Interdisciplinary health care has received an increasing amount of attention over the past decade. In numerous reports, the Institute of Medicine has proposed a future in which collaboration and interdisciplinary team-based care are standard in health care delivery.
18,19 This concept is now being applied in various health care environments, as well as within health care professions’ education and training.
20 However, to our knowledge, few reports have objectively demonstrated the beneficial effects of an interdisciplinary approach to pediatric OSA management in a private clinic setting initiated by a dental professional.
The present case is unique in that its large collection of data (
Figure 1 and
Figure 2) showed improvement on HSTs after each stage of treatment. These objective findings illustrate how collaboration and treatment planning by health care professionals from 3 distinct fields of medicine (ie, dental, ENT, and myofunctional rehabilitation) were necessary to address the various issues presented by the patients’ severe OSA. As previously mentioned, SDB is a multifactorial disease affecting several different musculoskeletal structures and functions; thus, members of the multidisciplinary team should be chosen according to individual patient needs. For example, pediatric psychologists may address SDB-related behavioral issues, whereas osteopathic physicians may use osteopathic manipulative treatment to address postural or pain issues that result from the forward head posture that is common in patients with SDB.
21-23 Additional research is warranted to measure the effectiveness of such multidisciplinary treatment approaches.
High-functioning multidisciplinary treatment teams understand that SDB is dynamic and persistent, with symptoms often recurring after treatment.
11 As pointed out by Guilleminault and Sullivan,
24 the ultimate goal of SDB is the restoration of continuous nasal breathing. If mouth breathing recurs at any point after treatment, the patient may experience abnormal airway growth or compromised neuromuscular response in airway tissues. Therefore, treatment teams must recognize and monitor any underlying structures, functions, or behaviors impairing optimal breathing. Of note, the present patients’ concerns were dismissed by 2 health care professionals, despite the severity of the condition. This experience is in agreement with previous findings that pediatricians and other primary care physicians are often unprepared to manage sleep disorders.
25,26 According to Owens,
25 despite empirical evidence, inadequate attention is often paid by health care professionals to sleep disorders and their serious health consequences. This lack of attention may be related to the fact that sleep and sleep disorders traditionally receive little attention in medical schools' curriculae.
26
Polysomnography (PSG)—the preferred method for diagnosing pediatric OSA
27—was never ordered in the present case. By the time the patients and their mother presented to the dental office, they chose to undergo HSTs rather than return to their pediatrician for a PSG referral. This situation is not uncommon—in our experience, some patients may not have access to or wish to subject their children to an overnight stay in a laboratory, which can be costly and traumatic. Research indicates that home sleep apnea testing may be a viable alternative to PSG in such cases.

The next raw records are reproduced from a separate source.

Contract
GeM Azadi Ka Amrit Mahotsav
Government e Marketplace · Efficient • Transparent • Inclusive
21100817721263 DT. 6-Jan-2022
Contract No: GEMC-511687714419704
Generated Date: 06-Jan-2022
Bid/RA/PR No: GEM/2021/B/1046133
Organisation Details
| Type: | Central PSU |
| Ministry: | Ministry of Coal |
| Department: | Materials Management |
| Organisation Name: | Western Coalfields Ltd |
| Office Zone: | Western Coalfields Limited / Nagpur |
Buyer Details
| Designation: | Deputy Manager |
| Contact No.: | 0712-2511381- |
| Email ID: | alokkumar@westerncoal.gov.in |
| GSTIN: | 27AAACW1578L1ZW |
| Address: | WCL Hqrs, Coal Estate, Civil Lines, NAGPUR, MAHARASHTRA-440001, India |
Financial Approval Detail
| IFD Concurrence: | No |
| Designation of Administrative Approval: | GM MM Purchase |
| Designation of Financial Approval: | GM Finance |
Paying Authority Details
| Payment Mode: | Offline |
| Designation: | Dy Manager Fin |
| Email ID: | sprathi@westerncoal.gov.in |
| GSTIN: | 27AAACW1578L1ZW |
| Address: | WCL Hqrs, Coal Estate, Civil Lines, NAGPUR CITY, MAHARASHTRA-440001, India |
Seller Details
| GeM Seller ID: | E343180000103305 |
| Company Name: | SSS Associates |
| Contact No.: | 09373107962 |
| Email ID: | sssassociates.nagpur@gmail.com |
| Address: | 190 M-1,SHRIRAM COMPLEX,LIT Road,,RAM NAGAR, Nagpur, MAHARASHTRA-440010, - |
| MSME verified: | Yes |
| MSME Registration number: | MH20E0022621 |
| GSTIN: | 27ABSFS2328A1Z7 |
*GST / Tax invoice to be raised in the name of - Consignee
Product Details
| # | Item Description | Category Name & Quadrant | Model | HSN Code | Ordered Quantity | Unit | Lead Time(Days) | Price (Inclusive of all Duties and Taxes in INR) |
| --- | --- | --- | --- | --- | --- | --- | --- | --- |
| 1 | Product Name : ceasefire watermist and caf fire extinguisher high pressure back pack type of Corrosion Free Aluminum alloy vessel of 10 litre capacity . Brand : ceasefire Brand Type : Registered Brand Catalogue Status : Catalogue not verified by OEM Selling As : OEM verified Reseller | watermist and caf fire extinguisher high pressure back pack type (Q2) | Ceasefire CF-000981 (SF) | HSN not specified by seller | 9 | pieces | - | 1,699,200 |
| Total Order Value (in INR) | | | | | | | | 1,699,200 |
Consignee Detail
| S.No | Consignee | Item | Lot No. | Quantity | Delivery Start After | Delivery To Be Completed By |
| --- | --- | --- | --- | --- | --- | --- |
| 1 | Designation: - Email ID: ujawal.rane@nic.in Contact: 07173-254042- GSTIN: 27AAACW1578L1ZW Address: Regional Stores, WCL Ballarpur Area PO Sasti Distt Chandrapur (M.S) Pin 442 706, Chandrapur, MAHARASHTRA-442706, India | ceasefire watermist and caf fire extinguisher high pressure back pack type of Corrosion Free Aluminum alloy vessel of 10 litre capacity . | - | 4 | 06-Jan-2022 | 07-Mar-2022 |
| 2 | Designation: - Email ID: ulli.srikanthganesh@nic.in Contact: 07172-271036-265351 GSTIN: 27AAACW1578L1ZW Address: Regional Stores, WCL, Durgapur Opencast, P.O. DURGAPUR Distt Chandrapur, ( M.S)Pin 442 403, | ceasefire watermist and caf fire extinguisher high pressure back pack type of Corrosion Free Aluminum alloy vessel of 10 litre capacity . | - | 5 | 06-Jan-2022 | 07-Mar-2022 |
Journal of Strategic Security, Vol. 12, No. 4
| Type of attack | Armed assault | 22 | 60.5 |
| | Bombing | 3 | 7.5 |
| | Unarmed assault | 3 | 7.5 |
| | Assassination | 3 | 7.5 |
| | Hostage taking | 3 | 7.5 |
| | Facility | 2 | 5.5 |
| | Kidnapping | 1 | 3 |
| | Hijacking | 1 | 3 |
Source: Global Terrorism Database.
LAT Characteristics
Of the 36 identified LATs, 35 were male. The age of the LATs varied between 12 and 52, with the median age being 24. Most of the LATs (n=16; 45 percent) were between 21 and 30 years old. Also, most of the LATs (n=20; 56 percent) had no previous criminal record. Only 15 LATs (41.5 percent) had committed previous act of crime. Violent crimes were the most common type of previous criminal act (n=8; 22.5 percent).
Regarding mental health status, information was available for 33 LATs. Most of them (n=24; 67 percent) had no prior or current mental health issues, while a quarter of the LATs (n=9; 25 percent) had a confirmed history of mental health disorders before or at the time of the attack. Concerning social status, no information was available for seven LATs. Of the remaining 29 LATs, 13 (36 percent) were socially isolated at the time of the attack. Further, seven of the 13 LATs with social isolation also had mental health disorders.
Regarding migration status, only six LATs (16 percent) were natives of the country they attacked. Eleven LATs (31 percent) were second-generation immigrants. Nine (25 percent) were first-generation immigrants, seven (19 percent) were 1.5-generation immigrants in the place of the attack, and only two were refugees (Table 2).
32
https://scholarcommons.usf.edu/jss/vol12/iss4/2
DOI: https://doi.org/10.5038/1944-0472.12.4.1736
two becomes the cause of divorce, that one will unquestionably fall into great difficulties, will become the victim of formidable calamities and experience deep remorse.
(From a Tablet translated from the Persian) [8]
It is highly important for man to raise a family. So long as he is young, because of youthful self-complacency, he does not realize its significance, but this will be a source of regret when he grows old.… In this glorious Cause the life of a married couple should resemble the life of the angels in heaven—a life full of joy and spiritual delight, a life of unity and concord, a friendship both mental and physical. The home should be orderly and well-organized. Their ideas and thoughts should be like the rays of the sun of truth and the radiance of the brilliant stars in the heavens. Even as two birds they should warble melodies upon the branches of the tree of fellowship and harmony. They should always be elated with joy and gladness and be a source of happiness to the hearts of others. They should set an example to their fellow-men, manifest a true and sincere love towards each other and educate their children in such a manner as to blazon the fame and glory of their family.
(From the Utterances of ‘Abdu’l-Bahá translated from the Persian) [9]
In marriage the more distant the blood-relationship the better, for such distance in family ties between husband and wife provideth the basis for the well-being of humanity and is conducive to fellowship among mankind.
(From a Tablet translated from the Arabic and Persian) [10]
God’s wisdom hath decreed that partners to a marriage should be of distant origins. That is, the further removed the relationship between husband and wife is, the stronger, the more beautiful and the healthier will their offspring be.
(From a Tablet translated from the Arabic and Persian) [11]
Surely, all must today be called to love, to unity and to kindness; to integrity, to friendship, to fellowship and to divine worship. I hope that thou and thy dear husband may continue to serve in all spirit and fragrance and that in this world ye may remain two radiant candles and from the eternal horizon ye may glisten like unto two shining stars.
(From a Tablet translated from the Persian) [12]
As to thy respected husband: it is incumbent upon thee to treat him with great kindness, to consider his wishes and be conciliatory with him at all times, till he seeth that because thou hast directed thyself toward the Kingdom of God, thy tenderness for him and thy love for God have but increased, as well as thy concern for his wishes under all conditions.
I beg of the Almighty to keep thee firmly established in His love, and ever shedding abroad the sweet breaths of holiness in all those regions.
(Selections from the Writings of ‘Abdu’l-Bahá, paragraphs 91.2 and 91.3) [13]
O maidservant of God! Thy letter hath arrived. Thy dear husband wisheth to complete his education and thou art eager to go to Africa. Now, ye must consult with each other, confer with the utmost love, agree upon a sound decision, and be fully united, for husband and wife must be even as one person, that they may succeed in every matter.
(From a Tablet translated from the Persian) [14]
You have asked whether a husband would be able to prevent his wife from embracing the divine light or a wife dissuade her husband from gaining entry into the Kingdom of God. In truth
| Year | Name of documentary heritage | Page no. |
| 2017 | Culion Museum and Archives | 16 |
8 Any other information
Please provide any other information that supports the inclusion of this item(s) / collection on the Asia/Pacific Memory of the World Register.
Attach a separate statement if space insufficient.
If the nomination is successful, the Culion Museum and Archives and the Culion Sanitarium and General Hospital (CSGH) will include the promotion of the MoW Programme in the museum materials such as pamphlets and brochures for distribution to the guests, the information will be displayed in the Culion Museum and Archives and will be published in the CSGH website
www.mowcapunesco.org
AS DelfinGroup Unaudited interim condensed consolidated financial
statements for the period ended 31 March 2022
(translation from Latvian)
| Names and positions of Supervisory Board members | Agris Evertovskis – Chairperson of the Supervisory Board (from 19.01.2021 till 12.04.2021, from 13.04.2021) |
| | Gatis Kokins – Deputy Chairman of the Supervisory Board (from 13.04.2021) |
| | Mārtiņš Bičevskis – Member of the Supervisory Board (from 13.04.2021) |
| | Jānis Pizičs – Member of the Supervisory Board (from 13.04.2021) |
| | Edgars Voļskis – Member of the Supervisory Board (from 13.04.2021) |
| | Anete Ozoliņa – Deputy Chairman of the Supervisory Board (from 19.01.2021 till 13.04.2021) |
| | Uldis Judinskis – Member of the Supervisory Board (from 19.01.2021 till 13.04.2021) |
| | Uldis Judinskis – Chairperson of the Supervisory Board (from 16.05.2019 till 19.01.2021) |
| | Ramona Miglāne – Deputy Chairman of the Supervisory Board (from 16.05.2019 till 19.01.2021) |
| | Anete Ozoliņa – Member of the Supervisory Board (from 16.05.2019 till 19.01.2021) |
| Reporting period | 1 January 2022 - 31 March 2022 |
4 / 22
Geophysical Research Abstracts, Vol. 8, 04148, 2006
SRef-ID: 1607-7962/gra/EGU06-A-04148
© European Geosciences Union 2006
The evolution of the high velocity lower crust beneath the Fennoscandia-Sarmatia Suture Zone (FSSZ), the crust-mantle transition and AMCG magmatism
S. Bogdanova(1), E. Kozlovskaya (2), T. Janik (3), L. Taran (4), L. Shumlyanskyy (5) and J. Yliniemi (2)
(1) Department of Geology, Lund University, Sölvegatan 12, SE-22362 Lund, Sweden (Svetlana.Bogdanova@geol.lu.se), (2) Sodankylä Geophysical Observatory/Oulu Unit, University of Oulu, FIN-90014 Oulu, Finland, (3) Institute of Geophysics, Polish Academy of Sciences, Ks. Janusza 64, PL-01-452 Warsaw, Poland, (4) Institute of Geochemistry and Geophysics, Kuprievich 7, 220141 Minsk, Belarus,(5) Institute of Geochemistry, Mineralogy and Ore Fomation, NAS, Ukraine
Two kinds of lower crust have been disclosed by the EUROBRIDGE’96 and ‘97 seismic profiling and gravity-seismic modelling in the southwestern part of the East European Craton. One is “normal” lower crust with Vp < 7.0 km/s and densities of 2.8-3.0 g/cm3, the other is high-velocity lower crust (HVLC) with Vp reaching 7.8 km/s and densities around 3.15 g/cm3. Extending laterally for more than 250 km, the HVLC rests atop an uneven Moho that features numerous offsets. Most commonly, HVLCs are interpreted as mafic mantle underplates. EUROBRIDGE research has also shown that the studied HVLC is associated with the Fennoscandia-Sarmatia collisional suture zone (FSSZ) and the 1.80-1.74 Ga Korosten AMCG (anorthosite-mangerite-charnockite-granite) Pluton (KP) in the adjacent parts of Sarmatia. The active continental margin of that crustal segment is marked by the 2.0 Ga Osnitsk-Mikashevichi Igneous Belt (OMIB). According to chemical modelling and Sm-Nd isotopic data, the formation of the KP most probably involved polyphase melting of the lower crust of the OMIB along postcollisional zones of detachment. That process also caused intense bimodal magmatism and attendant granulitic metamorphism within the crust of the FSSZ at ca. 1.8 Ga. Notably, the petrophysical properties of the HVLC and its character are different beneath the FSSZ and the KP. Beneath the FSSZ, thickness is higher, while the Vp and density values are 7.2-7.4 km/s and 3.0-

28 However, health care professionals should pursue PSG before HST because of HSTs’ poor negative predictive value.
29 The limitations of the HST should be considered when interpreting the findings in the present case.
Another factor contributing to low rates of pediatric OSA diagnosis may be the limitations in current screening methods. Pediatric sleep questionnaires such as the one used in the present case
15 are an invaluable screening tool for SDB, but they lack a basic tool of differential diagnosis: clinical observation of craniofacial structures. As previously mentioned, pediatric SDB in the nonobese patient is a craniofacial dysmorphism similar to class II orthodontic malocclusion.
30 Changes in the craniofacial hard tissue are often recognizable in the esthetics of the patient's face. In the present case, the dentist was able to see physical signs of SDB by performing a head and neck examination, which in turn prompted him to administer the questionnaire.
Research
30 has suggested that clinical assessment of craniofacial features considered as risk factors for SDB can be helpful. Even a simple assessment of the patient's facial profile can help clue the provider. Educating physicians to screen by evaluating patients’ jaw and other facial structures may be an important interdisciplinary opportunity to improve pediatric SDB screening methods.